Former eBay CEO Talks Work-Life Balance at Stanford
Stanford’s Graduate School of Business recently published an article about a keynote lecture from retired eBay and Bain CEO John Donahoe ’86 presented.
Donahoe devoted a fair portion of his talk to debunking the myth of the clean and tidy career trajectory our culture would have us believe many high-achieving professionals take.
“There wasn’t one moment during the last 30 years where I was certain I was doing the right thing. There wasn’t one moment when I was in the middle of it that I felt, ‘Great, I’ve got this all figured out.’ I still don’t.”
Donahoe “urged students to invest in themselves outside of their careers, with the goal of developing a great life, not just a great career.” He said professionals ought to consider life a positive-sum rather than a zero-sum equation.
“You don’t have to choose between children and a career, one partner’s job over the other’s, advancement over personal health. Try to get as much out of it as possible, and look for creative solutions along the way.”

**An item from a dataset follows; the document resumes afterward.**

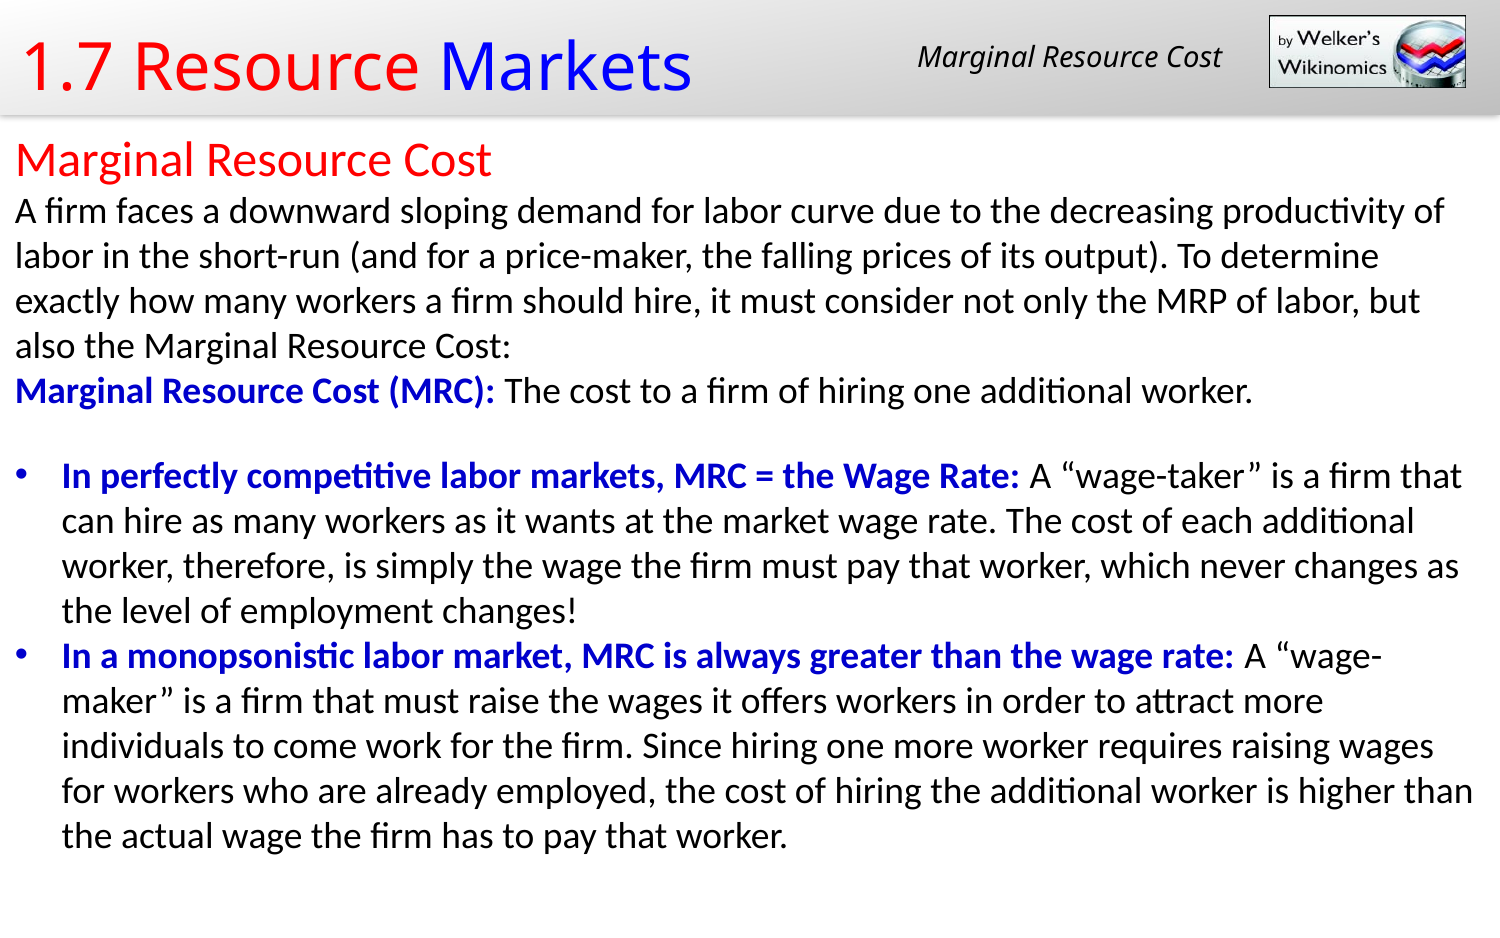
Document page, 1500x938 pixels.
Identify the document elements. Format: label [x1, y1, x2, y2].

text_box [0, 0, 1500, 115]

He also believes that “being able to travel through life with supportive communities of people is key.” Donahoe attributes his early success at Bain & Co. to the group of fellow young consultants he met with at breakfast once a month to share “successes, failures and frustrations.” This is a tradition he continues today with his wife Eileen. The two have “met once a month with five other couples to spend time together and open up about their lives, their families, and their communities.”
Donahoe discussed how a crippling fear of failure debilitated him early in his career. He relayed some crucial advice his first boss at Bain gave him in the form of a baseball analogy: “Hitting .900 in the Major League is impossible. The best baseball players in history are lucky to hit .350 — they miss two out of three swings. You can’t bat .900 in life.”
Donahoe encouraged the assembled student audience to “get in there and swing.”